On September 7, 2018, the union sent out a bulletin to the membership concerning Air Canada’s plan to annuitize pensions. In the September 7th bulletin, the union communicated that CUPE’s pension lawyer had written to Air Canada (AC) to request disclosure of the application by AC to the Minister of Finance for the incorporation of AC Life Insurance (ACL). AC declined to give disclosure to the union citing the reasons outlined in the September 7th bulletin. The union felt, and still feels, that it is important to review the details of the company’s application for ACL as the details may provide helpful information to the union so that it can better assess if the company’s annuitization plan is good for AC pension plan members. The union wants to ensure, as best as it can, that the reinsurance pricing is competitive and the surplus is not reduced by the company’s plan. Remember that the pension concessions the unions gave in 2009 is one of the big reasons the pension fund is currently in surplus; the concessions have resulted in a reduction of about $1billion in liabilities for the combined employee pension plans.

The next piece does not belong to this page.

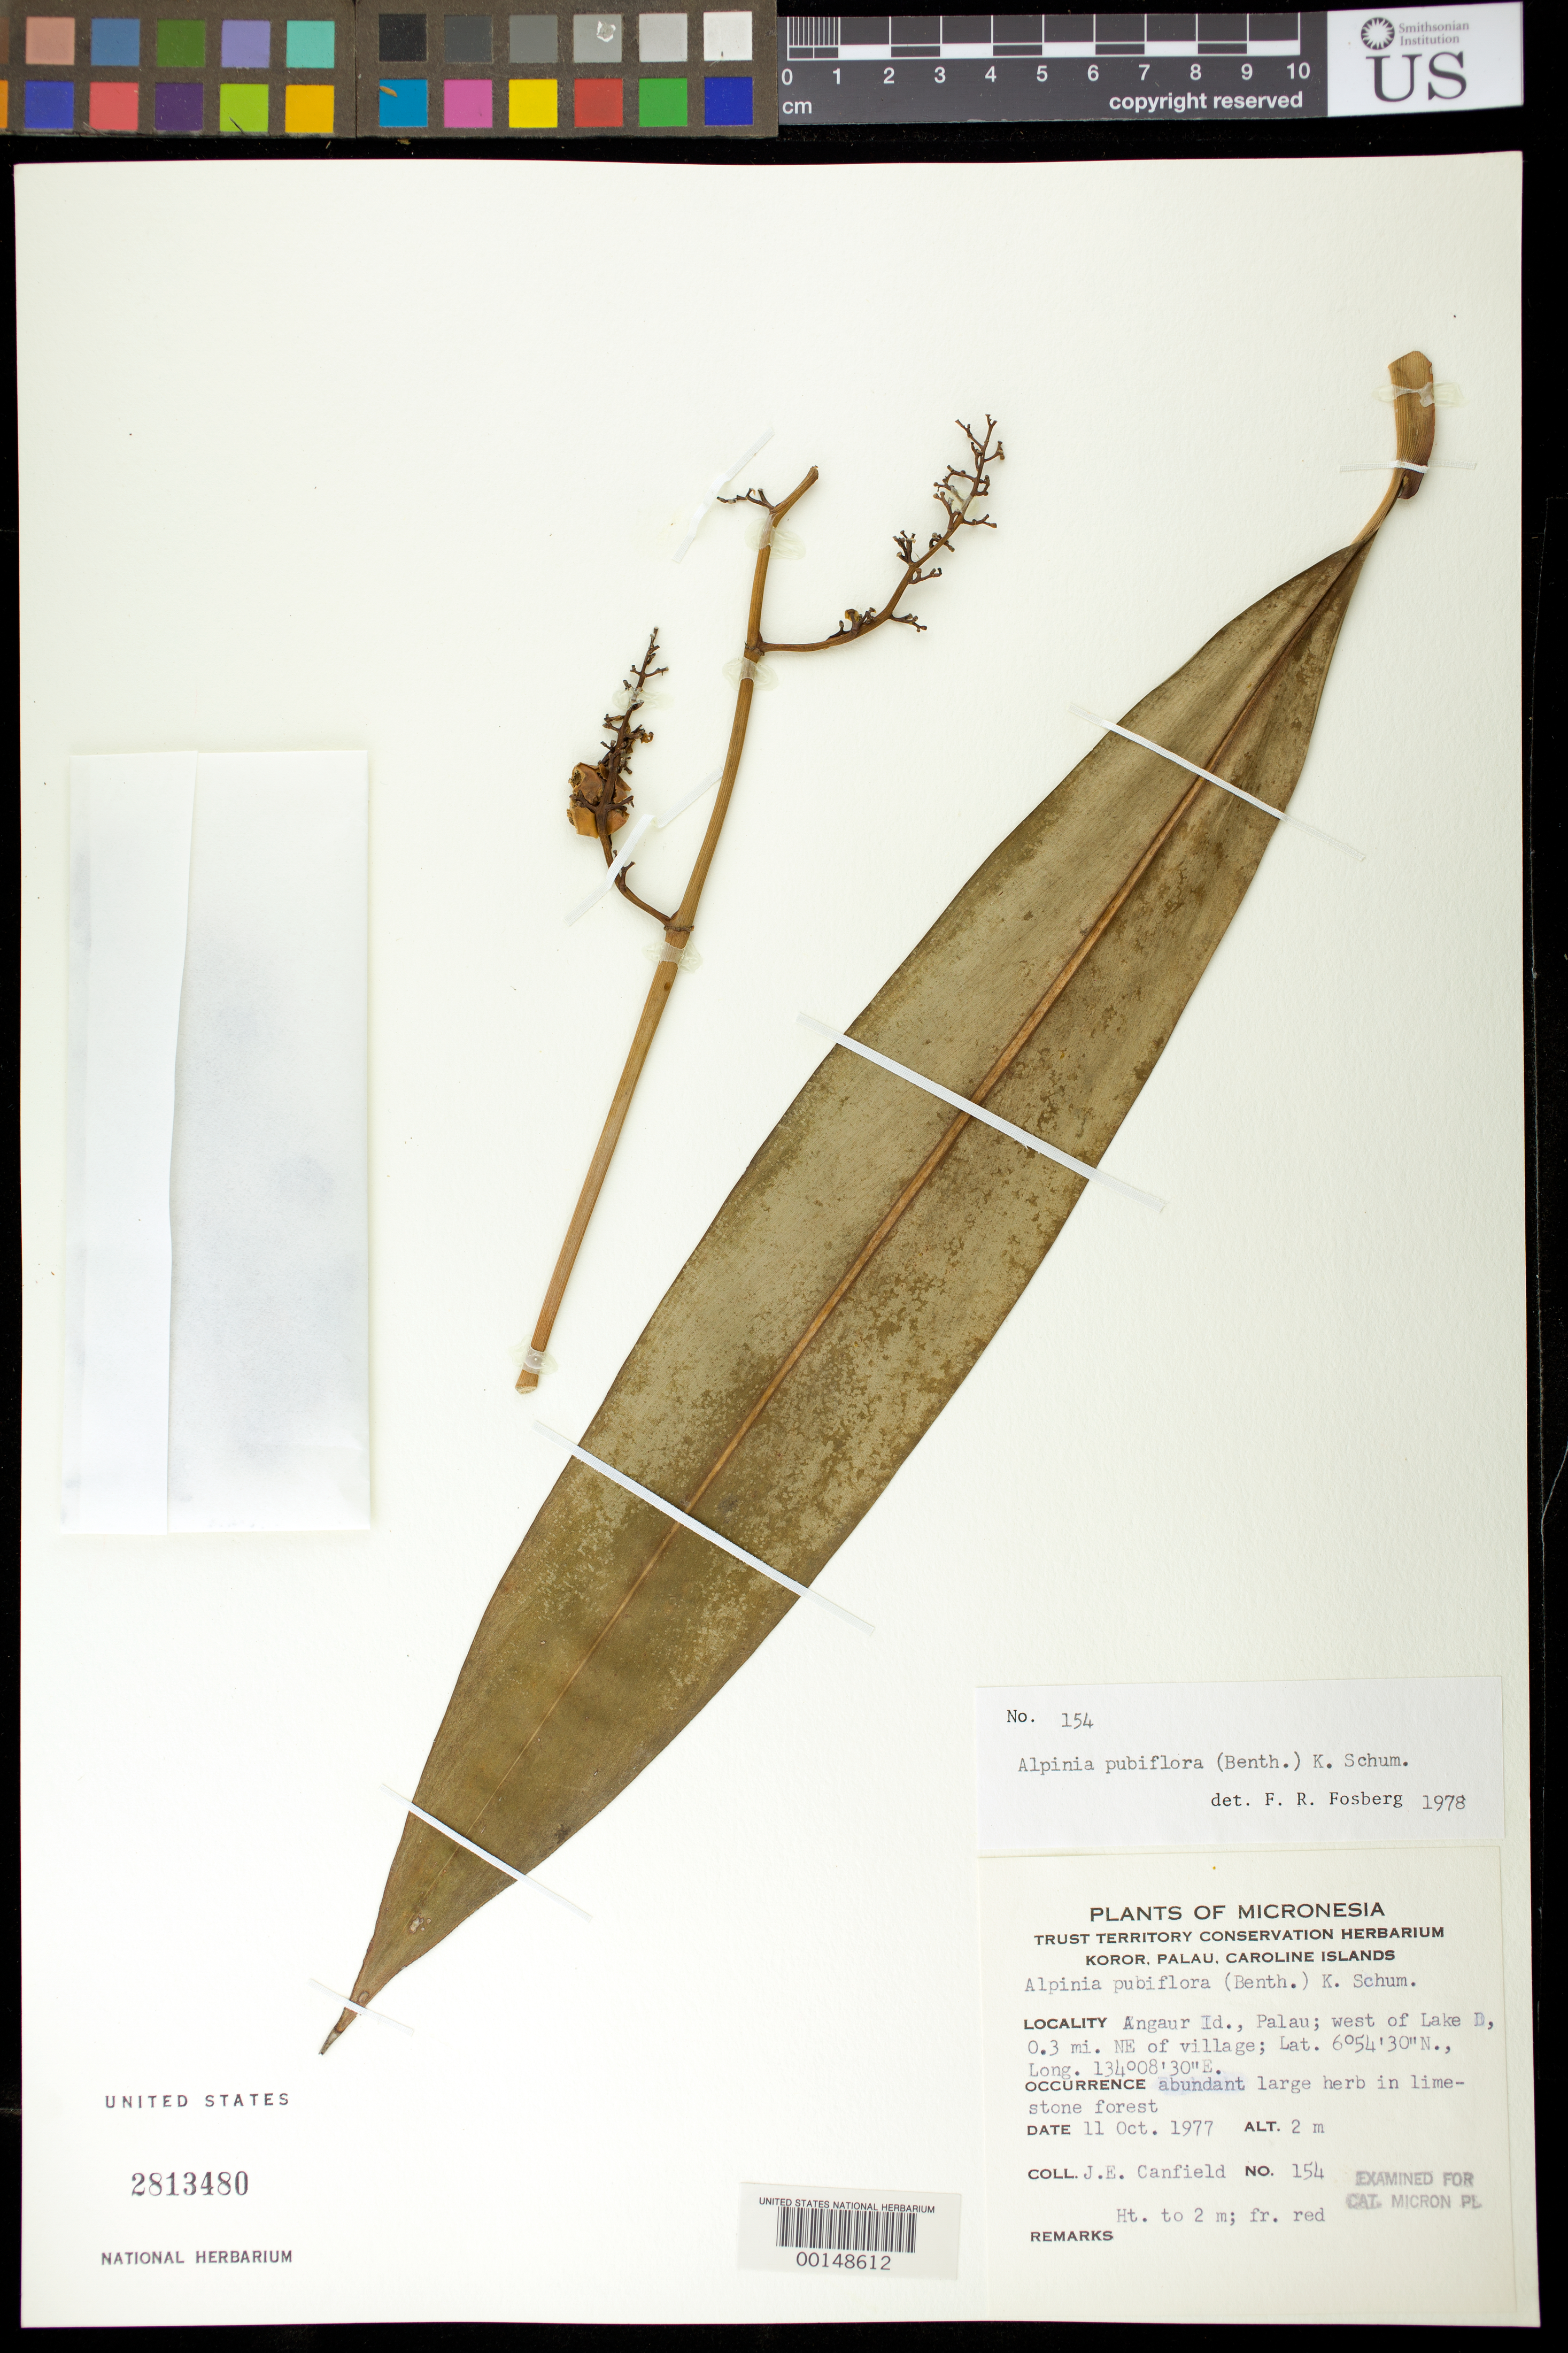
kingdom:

After consulting with its experts, the pension committee, and other unions, CUPE decided to send a second letter to AC seeking the same disclosure as above and advising AC that they would have no choice but to formally object to the incorporation of ACL if AC again declined to provide disclosure. IAM, UNIFOR, and CALDA joined CUPE in sending this second letter. In the second letter, the unions also asked two important questions about the company’s plan regarding the cost of the reinsurance. In any event, the company declined to provide disclosure a second time. After reviewing the company’s answer to the second letter the unions decided to file a formal objection to the company’s application for incorporation of ACL to OSFI (the Office of the Superintendent of Financial Institutions). Click HERE to view the objection. ACPA joined the other four unions in sending the objection. In the objection, again written and filed by the union’s pension lawyer, the unions raised several concerns, including those mentioned in the first two letters to AC, the cost of the reinsurance by ACL and the impact on the surplus. The objection also mentions that if AC provides the disclosure requested by the unions, they may reconsider their objection.
It will now be up to the Federal Minister of Finance to decide whether or not to hold an inquiry into the company’s incorporation of ACL and related issues. At minimum, the unions’ concerns will now be on record with the pension regulator OSFI. We will keep you posted as events unfold.